Lev. 25:13–17 The price of property must be calculated in terms of how many years have passed since the jubilee, since it is not the property itself that is being sold but the amount of crops that can be harvested before the next jubilee. Since all the Israelites eventually return to their inherited land, the act of selling agricultural land essentially means leasing it (but see vv. 29–31 for land that could be sold permanently). The instruction you shall not wrong one another (vv. 14, 17) relates to the economic oppression of the poor and needy (compare 19:33).
Lev. 25:23–24 The land is the Lord’s, and the Israelites are strangers and sojourners. They are tenants, essentially.

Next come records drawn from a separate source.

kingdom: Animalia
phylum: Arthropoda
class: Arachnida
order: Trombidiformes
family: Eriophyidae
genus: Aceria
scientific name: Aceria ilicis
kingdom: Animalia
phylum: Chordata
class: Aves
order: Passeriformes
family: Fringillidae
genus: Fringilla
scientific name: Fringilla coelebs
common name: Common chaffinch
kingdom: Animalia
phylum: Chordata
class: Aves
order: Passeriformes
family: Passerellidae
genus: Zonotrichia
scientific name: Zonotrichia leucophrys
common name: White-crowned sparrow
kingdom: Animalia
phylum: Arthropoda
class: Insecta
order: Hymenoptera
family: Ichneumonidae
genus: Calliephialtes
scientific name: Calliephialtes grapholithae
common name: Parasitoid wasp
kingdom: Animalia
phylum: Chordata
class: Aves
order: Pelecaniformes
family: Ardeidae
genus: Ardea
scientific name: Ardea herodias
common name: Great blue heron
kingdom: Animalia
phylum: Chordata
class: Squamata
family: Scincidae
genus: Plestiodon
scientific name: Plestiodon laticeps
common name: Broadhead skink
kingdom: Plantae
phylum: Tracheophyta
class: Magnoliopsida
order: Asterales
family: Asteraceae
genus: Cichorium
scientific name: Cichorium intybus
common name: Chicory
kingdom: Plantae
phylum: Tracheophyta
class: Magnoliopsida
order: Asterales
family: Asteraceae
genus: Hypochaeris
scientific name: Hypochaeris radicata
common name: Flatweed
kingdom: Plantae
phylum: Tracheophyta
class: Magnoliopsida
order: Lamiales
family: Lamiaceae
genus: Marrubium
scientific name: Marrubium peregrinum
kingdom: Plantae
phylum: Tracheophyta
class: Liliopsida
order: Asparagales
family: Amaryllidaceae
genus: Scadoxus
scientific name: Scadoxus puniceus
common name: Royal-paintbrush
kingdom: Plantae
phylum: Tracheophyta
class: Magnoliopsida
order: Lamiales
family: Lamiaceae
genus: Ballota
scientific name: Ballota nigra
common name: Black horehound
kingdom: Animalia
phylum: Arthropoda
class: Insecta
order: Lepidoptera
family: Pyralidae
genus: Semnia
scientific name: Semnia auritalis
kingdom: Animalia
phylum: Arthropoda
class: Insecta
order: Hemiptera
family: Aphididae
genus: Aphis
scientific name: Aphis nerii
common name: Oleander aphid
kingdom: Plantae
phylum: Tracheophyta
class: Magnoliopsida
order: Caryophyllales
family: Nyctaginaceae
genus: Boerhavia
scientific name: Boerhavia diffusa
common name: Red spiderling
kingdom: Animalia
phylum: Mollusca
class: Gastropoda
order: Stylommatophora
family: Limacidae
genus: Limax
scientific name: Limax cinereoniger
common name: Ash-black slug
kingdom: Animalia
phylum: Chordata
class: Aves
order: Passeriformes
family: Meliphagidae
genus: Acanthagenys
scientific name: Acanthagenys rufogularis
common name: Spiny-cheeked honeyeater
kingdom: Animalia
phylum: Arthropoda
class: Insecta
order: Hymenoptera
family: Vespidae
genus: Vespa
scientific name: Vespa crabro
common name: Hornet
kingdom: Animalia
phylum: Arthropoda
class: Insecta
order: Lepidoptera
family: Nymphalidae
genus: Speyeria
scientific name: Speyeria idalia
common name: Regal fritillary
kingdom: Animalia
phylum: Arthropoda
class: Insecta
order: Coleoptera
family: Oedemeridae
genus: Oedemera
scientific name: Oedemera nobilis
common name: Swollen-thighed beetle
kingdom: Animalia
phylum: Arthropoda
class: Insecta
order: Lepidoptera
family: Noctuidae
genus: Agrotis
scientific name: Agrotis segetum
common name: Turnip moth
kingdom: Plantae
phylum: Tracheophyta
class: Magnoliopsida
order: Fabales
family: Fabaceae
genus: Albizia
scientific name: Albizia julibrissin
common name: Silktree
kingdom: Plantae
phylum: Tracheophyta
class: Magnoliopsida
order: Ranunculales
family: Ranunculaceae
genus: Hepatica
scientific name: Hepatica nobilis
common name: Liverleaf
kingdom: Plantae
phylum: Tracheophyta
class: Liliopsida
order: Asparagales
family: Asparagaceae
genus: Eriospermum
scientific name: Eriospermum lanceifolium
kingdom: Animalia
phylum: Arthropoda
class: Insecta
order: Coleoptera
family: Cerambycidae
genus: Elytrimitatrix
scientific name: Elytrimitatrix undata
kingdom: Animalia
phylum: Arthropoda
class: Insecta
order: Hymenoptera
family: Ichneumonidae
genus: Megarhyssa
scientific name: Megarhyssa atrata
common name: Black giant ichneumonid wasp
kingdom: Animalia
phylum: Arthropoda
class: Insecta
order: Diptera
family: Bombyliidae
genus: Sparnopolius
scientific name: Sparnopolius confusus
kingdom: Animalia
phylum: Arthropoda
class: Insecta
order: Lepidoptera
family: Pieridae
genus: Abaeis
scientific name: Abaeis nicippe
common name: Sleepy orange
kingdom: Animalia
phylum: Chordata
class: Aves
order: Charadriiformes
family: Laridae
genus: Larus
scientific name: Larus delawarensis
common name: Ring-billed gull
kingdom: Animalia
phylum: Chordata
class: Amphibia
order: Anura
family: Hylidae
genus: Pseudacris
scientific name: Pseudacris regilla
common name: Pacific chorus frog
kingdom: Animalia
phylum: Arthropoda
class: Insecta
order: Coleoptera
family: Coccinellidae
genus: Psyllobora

Lev. 25:25–28 If an Israelite is forced to sell his land, the land can be brought back to the family in one of three ways: (1) a close relative, called a kinsman-redeemer, buys it; (2) the one who sold it can buy it back; or (3) it is returned at the jubilee.
Lev. 25:35–38 Israelites are to show mercy to one another because they have received mercy from God.
Lev. 25:39–46 A poor Israelite may have sold himself to a fellow Israelite. His right to return to his house at the jubilee means he has sold just his labor, and not his status as a free Israelite.
Lev. 25:47–55 The sojourner is required to keep the laws of Israel while residing in the land.